New research shows the economic legacy on Stratford, ten years after the London Olympics opening ceremony, which could provide lessons for future regeneration across the country.

The Evaluate|Locate Economic Vitality Index (EVI) shows that the former Olympic Park has outpaced growth across the whole country by more than two times. Stratford’s E15 postcode district has seen its headline EVI score grow by +24.3% between July 2012 and July 2022. This compares to median growth across the whole United Kingdom of 10.6% on the same metric over the last decade post-Olympics.

Stratford has also outpaced Greater London. While the area in the immediate vicinity of the former Olympic Park has witnessed a profound acceleration after the games, this has not spread to the entirety of the capital. Greater London’s equivalent EVI score has grown by only +9.0% between July 2012 and July 2022, putting the rest of the capital behind the Olympic epicentre and behind the equivalent benchmark for the whole country.

Working from postcode granularity upwards, Evaluate|Locate rates every location across the UK on the basis of 96 economic metrics which are grouped around business density; earnings; employment levels; average residential values; and population movements.
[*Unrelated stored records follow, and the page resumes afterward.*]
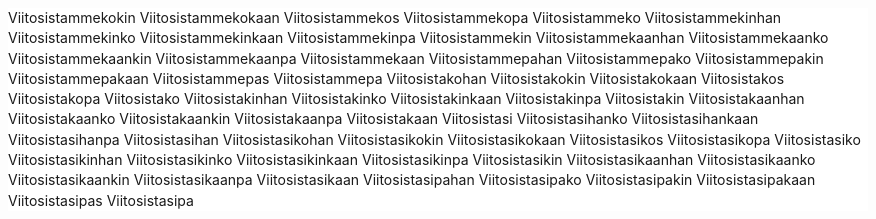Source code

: Viitosistammekokin
Viitosistammekokaan
Viitosistammekos
Viitosistammekopa
Viitosistammeko
Viitosistammekinhan
Viitosistammekinko
Viitosistammekinkaan
Viitosistammekinpa
Viitosistammekin
Viitosistammekaanhan
Viitosistammekaanko
Viitosistammekaankin
Viitosistammekaanpa
Viitosistammekaan
Viitosistammepahan
Viitosistammepako
Viitosistammepakin
Viitosistammepakaan
Viitosistammepas
Viitosistammepa
Viitosistakohan
Viitosistakokin
Viitosistakokaan
Viitosistakos
Viitosistakopa
Viitosistako
Viitosistakinhan
Viitosistakinko
Viitosistakinkaan
Viitosistakinpa
Viitosistakin
Viitosistakaanhan
Viitosistakaanko
Viitosistakaankin
Viitosistakaanpa
Viitosistakaan
Viitosistasi
Viitosistasihanko
Viitosistasihankaan
Viitosistasihanpa
Viitosistasihan
Viitosistasikohan
Viitosistasikokin
Viitosistasikokaan
Viitosistasikos
Viitosistasikopa
Viitosistasiko
Viitosistasikinhan
Viitosistasikinko
Viitosistasikinkaan
Viitosistasikinpa
Viitosistasikin
Viitosistasikaanhan
Viitosistasikaanko
Viitosistasikaankin
Viitosistasikaanpa
Viitosistasikaan
Viitosistasipahan
Viitosistasipako
Viitosistasipakin
Viitosistasipakaan
Viitosistasipas
Viitosistasipa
These metrics are localised and ‘nowcast’ right up to the present month.

In terms of individual indicators, Stratford’s headline economic acceleration has been driven by a doubling in local businesses (105% growth in local active businesses since July 2012), population growth three times the UK average (+16.4% population growth vs. +5.6% for the UK since July 2012), local jobs up 40.2% since July 2012 (vs. 17.1% for the UK) and unemployment down by six points. Today only 4.6% of Stratford’s E15 workforce are looking for work, compared to a worrying 11% of local residents in the workforce in need of a job in 2012 on Olympic opening night. Greater London has also seen a broader economic improvement over the last decade. However this has not necessarily outpaced the rest of the UK in the way that may be stereotypically understood about London.
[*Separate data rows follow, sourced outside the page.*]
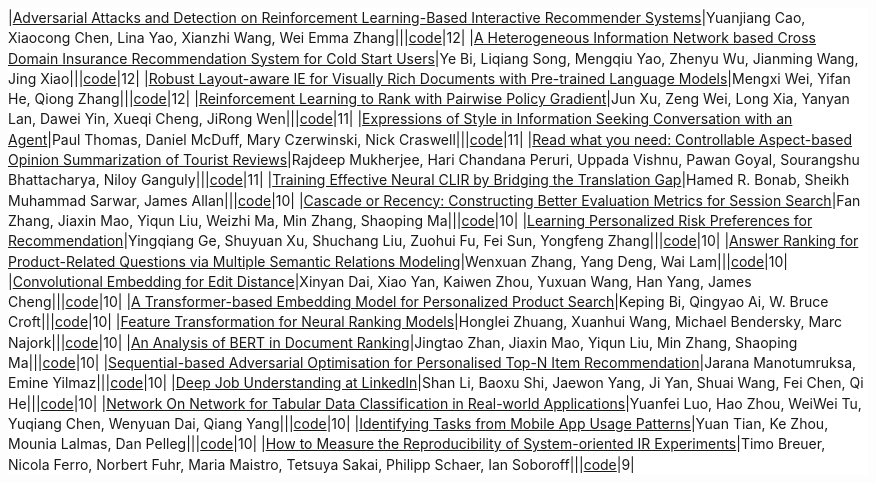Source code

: |[Adversarial Attacks and Detection on Reinforcement Learning-Based Interactive Recommender Systems](https://doi.org/10.1145/3397271.3401196)|Yuanjiang Cao, Xiaocong Chen, Lina Yao, Xianzhi Wang, Wei Emma Zhang|||[code](https://paperswithcode.com/search?q_meta=&q_type=&q=Adversarial+Attacks+and+Detection+on+Reinforcement+Learning-Based+Interactive+Recommender+Systems)|12|
|[A Heterogeneous Information Network based Cross Domain Insurance Recommendation System for Cold Start Users](https://doi.org/10.1145/3397271.3401426)|Ye Bi, Liqiang Song, Mengqiu Yao, Zhenyu Wu, Jianming Wang, Jing Xiao|||[code](https://paperswithcode.com/search?q_meta=&q_type=&q=A+Heterogeneous+Information+Network+based+Cross+Domain+Insurance+Recommendation+System+for+Cold+Start+Users)|12|
|[Robust Layout-aware IE for Visually Rich Documents with Pre-trained Language Models](https://doi.org/10.1145/3397271.3401442)|Mengxi Wei, Yifan He, Qiong Zhang|||[code](https://paperswithcode.com/search?q_meta=&q_type=&q=Robust+Layout-aware+IE+for+Visually+Rich+Documents+with+Pre-trained+Language+Models)|12|
|[Reinforcement Learning to Rank with Pairwise Policy Gradient](https://doi.org/10.1145/3397271.3401148)|Jun Xu, Zeng Wei, Long Xia, Yanyan Lan, Dawei Yin, Xueqi Cheng, JiRong Wen|||[code](https://paperswithcode.com/search?q_meta=&q_type=&q=Reinforcement+Learning+to+Rank+with+Pairwise+Policy+Gradient)|11|
|[Expressions of Style in Information Seeking Conversation with an Agent](https://doi.org/10.1145/3397271.3401127)|Paul Thomas, Daniel McDuff, Mary Czerwinski, Nick Craswell|||[code](https://paperswithcode.com/search?q_meta=&q_type=&q=Expressions+of+Style+in+Information+Seeking+Conversation+with+an+Agent)|11|
|[Read what you need: Controllable Aspect-based Opinion Summarization of Tourist Reviews](https://doi.org/10.1145/3397271.3401269)|Rajdeep Mukherjee, Hari Chandana Peruri, Uppada Vishnu, Pawan Goyal, Sourangshu Bhattacharya, Niloy Ganguly|||[code](https://paperswithcode.com/search?q_meta=&q_type=&q=Read+what+you+need:+Controllable+Aspect-based+Opinion+Summarization+of+Tourist+Reviews)|11|
|[Training Effective Neural CLIR by Bridging the Translation Gap](https://doi.org/10.1145/3397271.3401035)|Hamed R. Bonab, Sheikh Muhammad Sarwar, James Allan|||[code](https://paperswithcode.com/search?q_meta=&q_type=&q=Training+Effective+Neural+CLIR+by+Bridging+the+Translation+Gap)|10|
|[Cascade or Recency: Constructing Better Evaluation Metrics for Session Search](https://doi.org/10.1145/3397271.3401163)|Fan Zhang, Jiaxin Mao, Yiqun Liu, Weizhi Ma, Min Zhang, Shaoping Ma|||[code](https://paperswithcode.com/search?q_meta=&q_type=&q=Cascade+or+Recency:+Constructing+Better+Evaluation+Metrics+for+Session+Search)|10|
|[Learning Personalized Risk Preferences for Recommendation](https://doi.org/10.1145/3397271.3401056)|Yingqiang Ge, Shuyuan Xu, Shuchang Liu, Zuohui Fu, Fei Sun, Yongfeng Zhang|||[code](https://paperswithcode.com/search?q_meta=&q_type=&q=Learning+Personalized+Risk+Preferences+for+Recommendation)|10|
|[Answer Ranking for Product-Related Questions via Multiple Semantic Relations Modeling](https://doi.org/10.1145/3397271.3401166)|Wenxuan Zhang, Yang Deng, Wai Lam|||[code](https://paperswithcode.com/search?q_meta=&q_type=&q=Answer+Ranking+for+Product-Related+Questions+via+Multiple+Semantic+Relations+Modeling)|10|
|[Convolutional Embedding for Edit Distance](https://doi.org/10.1145/3397271.3401045)|Xinyan Dai, Xiao Yan, Kaiwen Zhou, Yuxuan Wang, Han Yang, James Cheng|||[code](https://paperswithcode.com/search?q_meta=&q_type=&q=Convolutional+Embedding+for+Edit+Distance)|10|
|[A Transformer-based Embedding Model for Personalized Product Search](https://doi.org/10.1145/3397271.3401192)|Keping Bi, Qingyao Ai, W. Bruce Croft|||[code](https://paperswithcode.com/search?q_meta=&q_type=&q=A+Transformer-based+Embedding+Model+for+Personalized+Product+Search)|10|
|[Feature Transformation for Neural Ranking Models](https://doi.org/10.1145/3397271.3401333)|Honglei Zhuang, Xuanhui Wang, Michael Bendersky, Marc Najork|||[code](https://paperswithcode.com/search?q_meta=&q_type=&q=Feature+Transformation+for+Neural+Ranking+Models)|10|
|[An Analysis of BERT in Document Ranking](https://doi.org/10.1145/3397271.3401325)|Jingtao Zhan, Jiaxin Mao, Yiqun Liu, Min Zhang, Shaoping Ma|||[code](https://paperswithcode.com/search?q_meta=&q_type=&q=An+Analysis+of+BERT+in+Document+Ranking)|10|
|[Sequential-based Adversarial Optimisation for Personalised Top-N Item Recommendation](https://doi.org/10.1145/3397271.3401264)|Jarana Manotumruksa, Emine Yilmaz|||[code](https://paperswithcode.com/search?q_meta=&q_type=&q=Sequential-based+Adversarial+Optimisation+for+Personalised+Top-N+Item+Recommendation)|10|
|[Deep Job Understanding at LinkedIn](https://doi.org/10.1145/3397271.3401403)|Shan Li, Baoxu Shi, Jaewon Yang, Ji Yan, Shuai Wang, Fei Chen, Qi He|||[code](https://paperswithcode.com/search?q_meta=&q_type=&q=Deep+Job+Understanding+at+LinkedIn)|10|
|[Network On Network for Tabular Data Classification in Real-world Applications](https://doi.org/10.1145/3397271.3401437)|Yuanfei Luo, Hao Zhou, WeiWei Tu, Yuqiang Chen, Wenyuan Dai, Qiang Yang|||[code](https://paperswithcode.com/search?q_meta=&q_type=&q=Network+On+Network+for+Tabular+Data+Classification+in+Real-world+Applications)|10|
|[Identifying Tasks from Mobile App Usage Patterns](https://doi.org/10.1145/3397271.3401441)|Yuan Tian, Ke Zhou, Mounia Lalmas, Dan Pelleg|||[code](https://paperswithcode.com/search?q_meta=&q_type=&q=Identifying+Tasks+from+Mobile+App+Usage+Patterns)|10|
|[How to Measure the Reproducibility of System-oriented IR Experiments](https://doi.org/10.1145/3397271.3401036)|Timo Breuer, Nicola Ferro, Norbert Fuhr, Maria Maistro, Tetsuya Sakai, Philipp Schaer, Ian Soboroff|||[code](https://paperswithcode.com/search?q_meta=&q_type=&q=How+to+Measure+the+Reproducibility+of+System-oriented+IR+Experiments)|9|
Unemployment across the capital has halved over the last decade, from 8.8% in July 2012 to 4.4% this month. However this leaves unemployment in London higher than the current 3.5% UK benchmark. Meanwhile earnings across Greater London have risen by 18.9% since July 2012 – slower than both the rate of earnings growth across the UK ( up 25.5% in the last decade) and behind inflation (with CPI up 27.1%).
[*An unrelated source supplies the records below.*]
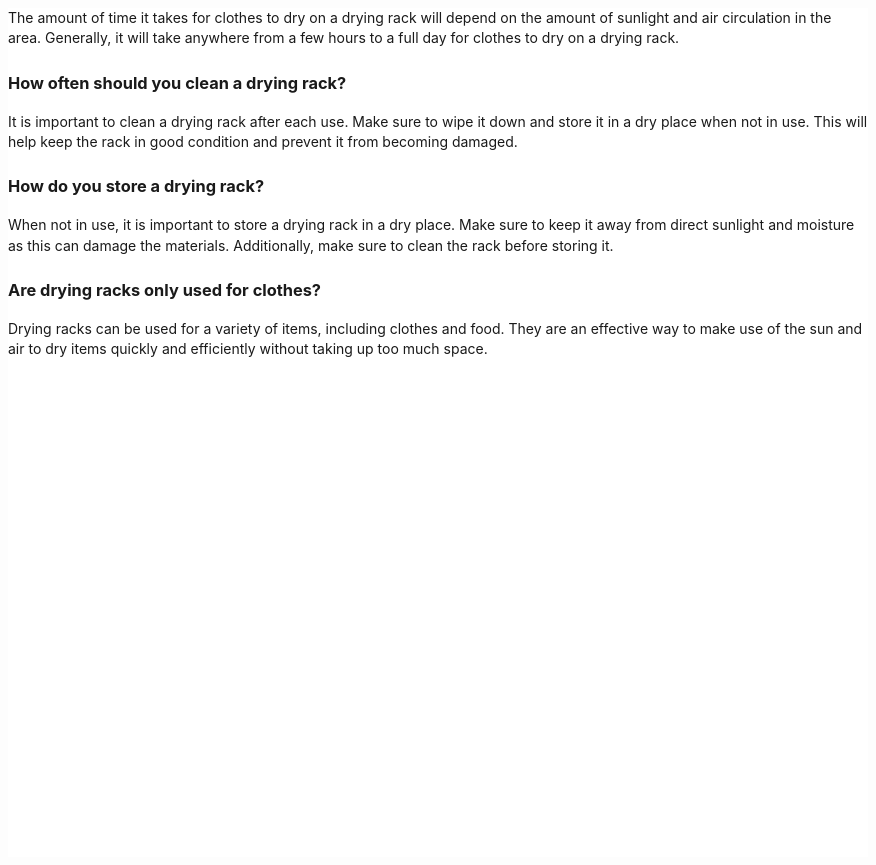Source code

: <p>The amount of time it takes for clothes to dry on a drying rack will depend on the amount of sunlight and air circulation in the area. Generally, it will take anywhere from a few hours to a full day for clothes to dry on a drying rack.</p>

<h3>How often should you clean a drying rack?</h3>

<p>It is important to clean a drying rack after each use. Make sure to wipe it down and store it in a dry place when not in use. This will help keep the rack in good condition and prevent it from becoming damaged.</p>

<h3>How do you store a drying rack?</h3>

<p>When not in use, it is important to store a drying rack in a dry place. Make sure to keep it away from direct sunlight and moisture as this can damage the materials. Additionally, make sure to clean the rack before storing it.</p>

<h3>Are drying racks only used for clothes?</h3>

<p>Drying racks can be used for a variety of items, including clothes and food. They are an effective way to make use of the sun and air to dry items quickly and efficiently without taking up too much space.</p>

<div style="position: relative; padding-bottom: 56.25%; overflow: hidden"><iframe src="https://www.youtube.com/embed/g_HyauRitwc" frameborder="0" allow="accelerometer; autoplay; clipboard-write; encrypted-media; gyroscope; picture-in-picture; web-share" allowfullscreen style="position: absolute; top: 0; left: 0; width: 100%; height: 100%;"></iframe>
</div>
Adam Kirby, Head of Data & Insights at Evaluate|Locate, comments:

“It turns out levelling up one postcode is possible, with the best part of ten billion pounds and ten years. Yet that hasn’t stretched to all of the capital’s nine million Londoners and hugely varied business community. It’s also worth remembering that not all Stratford residents will have benefited from a doubling in local property prices.

“Stratford’s legacy raises important questions for the next decade. Levelling up Sheffield and Wolverhampton might not be the same story without the same budget and spectacle, and might have different needs in any case. It’s clear that in such a new economic environment, and a very different global mood, the private sector and local government will need to be at least as important as national initiatives in providing local spectacles, and the economic fireworks of the 2020s.

“Ten years on from the fireworks, the economic embers are still glowing white hot. But that bright light still looks small compared to the scale of the global gaze on Stratford a decade ago – and the much broader hopes kindled for a new national optimism.

“Finally, perhaps the most important lesson is this will take time. Tomorrow’s economic winners will be crowned after a marathon, not a sprint.”